02
October
2012
|
09:33 AM
America/Los_Angeles

Kiva Interview: Start Your Own Foundation With $25 - Via Your Smartphone

You don't have to be Bill Gates to make an extraordinary difference in the world, says Kiva President Premal Shah (above).

By Intel Free Press

As president of Kiva, a non-profit micro-lender, Premal Shah helps connect low-income entrepreneurs with financing that he describes as "micro-finance meets Match.com."

Shah recently wrote that "if each of us lent as little as $25 to be a part of 'crowdfunding' a loan to a small business owner, the funding gap that stunts job growth and economic recovery would begin to be filled."

The small loans that Kiva facilitates are made though such services as PayPal to micro-finance institutions that administer the loans. Since 2005, the non-profit has provided $351 million in loans from more than 830,000 lenders and claims a 98 percent repayment rate.

Shah first dabbled with Internet micro-finance when he was at PayPal and at one point took a leave from the company to develop and test the concept in his homeland of India. Upon his return to Silicon Valley, he helped start Kiva.

Since then he has been named a Young Global Leader by the World Economic Forum and one of Fortune magazine's "Top 40 under 40."

Shah recently shared his thoughts about technology in general and how mobile technology in particular plays a pivotal role in achieving success for fledgling entrepreneurs.

What's the driving force behind Kiva?

Our mission is to connect people through lending to alleviate poverty. What draws people to it is the fact that we know that there's not enough donations in the planet to really solve some of the biggest problems of our time.

We know that commercial investment in the market is not going to solve things on its own and that governments aren't going to solve it on their own and that there's a role for each one of us in $25 chunks to actually make a difference -- not in terms of solving hunger, but, for this one specific person that you're connecting with in Cambodia or in Honduras or in Kenya and participating with them to grow their business or maybe going to college.

How does technology factor in for entrepreneurs whose trades may be low-tech or no-tech?

One thing that we see is that technology is just a means to an end. The real innovation is on the ground with people, with real business ideas, whether it's someone in Pakistan who wants to buy a rickshaw, someone in Cambodia who wants to buy a hand loom for a silk weaving business, someone in Kenya who'd like to buy three cows. While that might not seem innovative to us, that's not necessarily the point.

What's really cool about technology is not the technology itself, but, the ability for you to actually see the impact that you can make.
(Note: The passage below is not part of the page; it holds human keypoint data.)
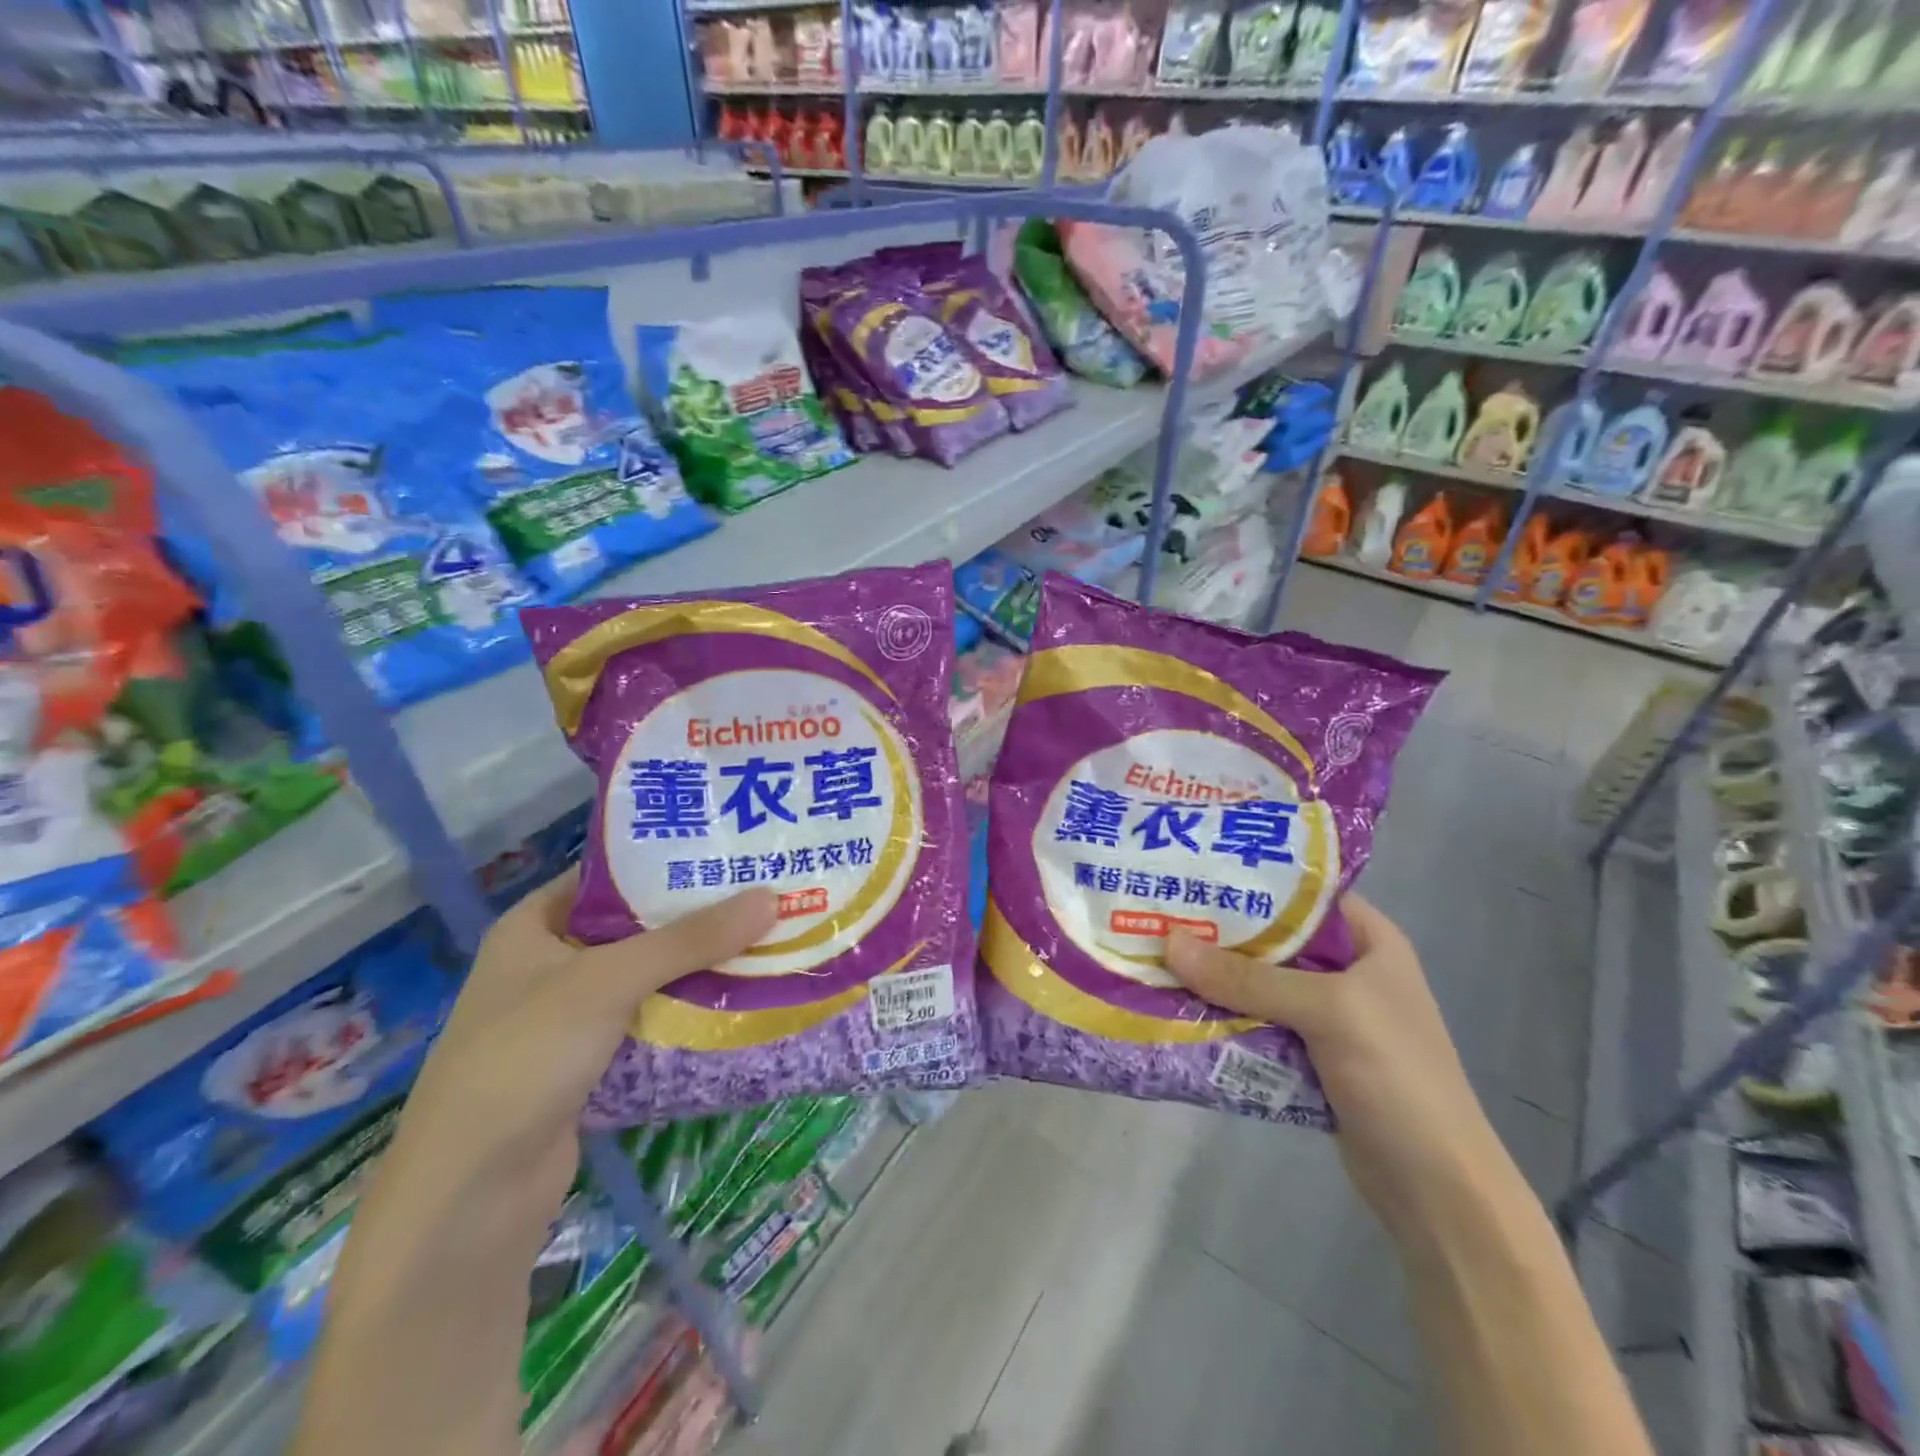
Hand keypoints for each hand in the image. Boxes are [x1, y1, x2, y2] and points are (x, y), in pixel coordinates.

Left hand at [382, 870, 778, 1241]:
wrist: (469, 1199)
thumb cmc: (525, 1059)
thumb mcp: (607, 982)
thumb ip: (689, 939)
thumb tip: (771, 898)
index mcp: (534, 926)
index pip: (609, 876)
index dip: (665, 860)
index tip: (728, 851)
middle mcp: (549, 965)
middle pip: (636, 927)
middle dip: (695, 918)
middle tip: (761, 897)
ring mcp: (569, 1019)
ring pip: (648, 978)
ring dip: (698, 968)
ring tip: (765, 942)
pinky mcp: (590, 1065)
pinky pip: (649, 1024)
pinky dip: (686, 1014)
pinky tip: (738, 1003)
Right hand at [1166, 895, 1520, 1249]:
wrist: (1437, 1191)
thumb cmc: (1398, 1078)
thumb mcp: (1328, 1012)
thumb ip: (1249, 978)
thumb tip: (1169, 942)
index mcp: (1368, 941)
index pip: (1303, 891)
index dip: (1251, 878)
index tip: (1194, 868)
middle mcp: (1346, 970)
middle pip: (1271, 939)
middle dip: (1219, 932)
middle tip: (1160, 914)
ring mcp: (1328, 1016)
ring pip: (1258, 984)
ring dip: (1214, 978)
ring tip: (1155, 956)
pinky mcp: (1308, 1056)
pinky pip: (1256, 1023)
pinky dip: (1223, 1018)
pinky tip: (1178, 1007)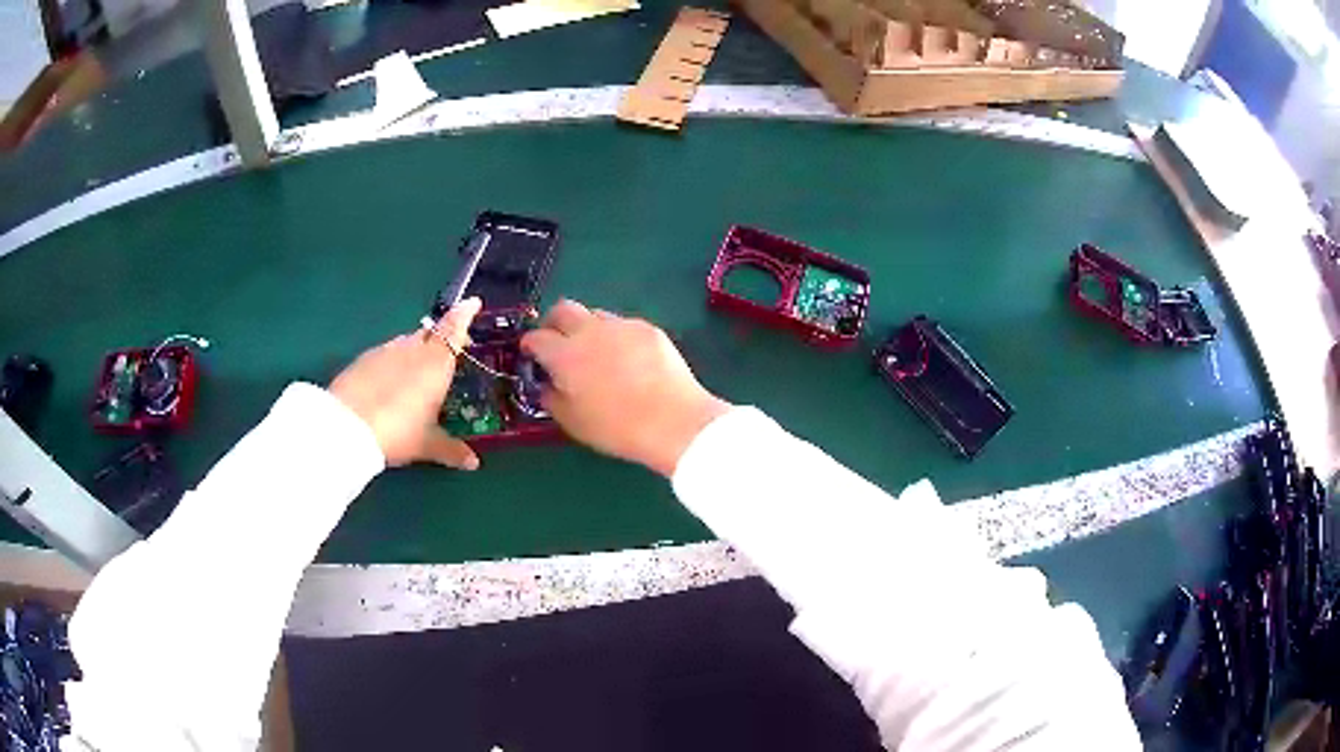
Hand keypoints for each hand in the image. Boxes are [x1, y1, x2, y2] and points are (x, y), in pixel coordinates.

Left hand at [329, 298, 482, 469]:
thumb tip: (473, 463)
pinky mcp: (363, 359)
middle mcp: (413, 349)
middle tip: (449, 350)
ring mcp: (385, 351)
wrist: (347, 426)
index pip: (454, 328)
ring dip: (416, 349)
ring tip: (418, 371)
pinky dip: (394, 361)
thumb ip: (451, 450)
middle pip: (431, 333)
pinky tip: (389, 382)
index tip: (472, 303)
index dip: (464, 315)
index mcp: (436, 363)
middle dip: (441, 336)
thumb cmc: (398, 431)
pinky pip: (386, 353)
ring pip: (407, 342)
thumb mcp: (427, 444)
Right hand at [521, 300, 729, 477]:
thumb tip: (546, 384)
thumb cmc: (617, 428)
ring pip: (594, 315)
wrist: (674, 422)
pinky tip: (628, 361)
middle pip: (562, 309)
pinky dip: (617, 338)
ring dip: (587, 329)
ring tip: (597, 354)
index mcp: (565, 355)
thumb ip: (551, 398)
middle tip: (558, 345)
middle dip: (554, 323)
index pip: (535, 338)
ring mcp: (621, 326)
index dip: (530, 347)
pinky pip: (623, 326)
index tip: (532, 357)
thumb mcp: (573, 423)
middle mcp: (589, 331)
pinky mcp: (648, 329)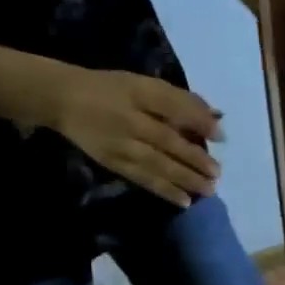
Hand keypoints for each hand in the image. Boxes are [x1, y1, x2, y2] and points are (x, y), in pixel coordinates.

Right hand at [56, 69, 222, 206]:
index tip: (221, 136)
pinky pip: (141, 178)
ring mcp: (120, 144)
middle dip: (195, 158)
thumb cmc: (110, 88)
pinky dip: (163, 190)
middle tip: (217, 173)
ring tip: (208, 190)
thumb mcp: (143, 84)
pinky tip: (183, 200)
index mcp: (140, 92)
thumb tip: (215, 117)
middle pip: (168, 140)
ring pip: (157, 164)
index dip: (198, 121)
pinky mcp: (112, 162)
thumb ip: (178, 99)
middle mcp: (131, 119)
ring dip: (184, 179)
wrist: (62, 99)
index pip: (174, 106)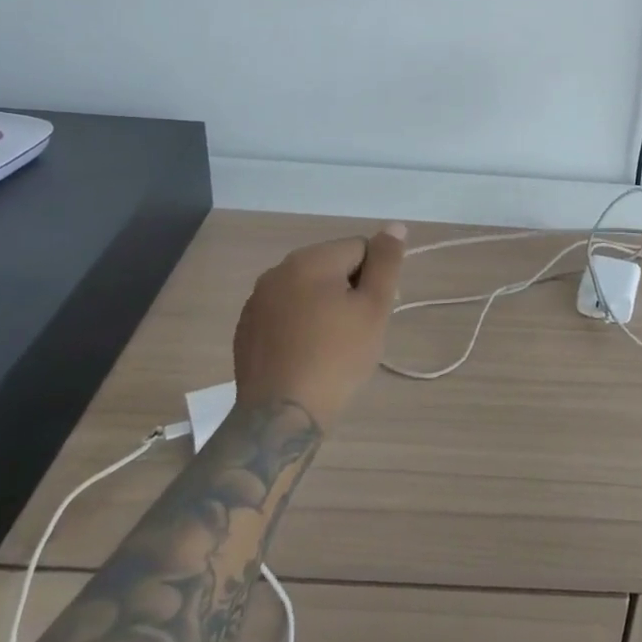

And not just you. Two seconds later someone in Des Moines, Iowa just chipped in $25 and four seconds later someone in London and someone in Tokyo and then someone in Istanbul, and it's amazing that you realize you're part of this global community that wants to do good.

So even people of modest means can be philanthropists and financiers?

You don't have to be Bill Gates to make a difference. You can just be an average person to make an extraordinary impact on the world. My hope is that one day someone funding on the Kiva website will help, say, an entrepreneur in Cambodia become the next Mark Zuckerberg or the next Bill Gates.

What's so powerful about crowdfunding platforms like Kiva is if a bank says "no" the Internet community can say "yes." You, as a small business, can bring your case to the Internet community, and in $25 chunks raise money from complete strangers or friends or family.

There's a quote, "The future is here now. It's just not evenly distributed yet." And when I think about the future it's not necessarily what's coming out of Silicon Valley, but it's what's happening in Nairobi, Kenya.

You've attributed much of Kiva's success to mobile technology.

In the last 5 years mobile phones have tripled in terms of penetration and now about 80 percent of the developing world is on mobile networks. I just heard a stat that in India there are now more mobile phones than toilets.

So, clearly, for people who are born in completely rural places, who don't have access to safe, clean drinking water, to energy, to safe and reliable financial services, to all sorts of services that we might take for granted here in the developed world, the mobile phone is an impressive opportunity for access to information and opportunity.

With a mobile phone you can be sitting inside a hut in rural Kenya and within seconds get money from San Francisco and it's revolutionary what it means in terms of cost of access to capital and in terms of convenience and security for that woman in the hut to actually get money digitally instead of in cash.

[Through digital transactions] people in rural areas are able to save money in a safe place. Often times when a woman in the household gets money, one of the chief issues is who has control.

There's a great quote from a woman in Kenya who said, "My husband may try to break into my phone to get my SIM card, but he'll never be able to get my money off my phone because people can now save safely and there's a convenience there too."

From a broader perspective, I think some of the biggest trends that we'll see [in developing countries] are in two spaces. The first is mobile phones and mobile finance, and the second is in crowdfunding. They want to buy a rickshaw, they would like to buy a cow and start earning an income in this way.

You can start a small business no matter where you live. Cambodia, Kenya and even here in the United States.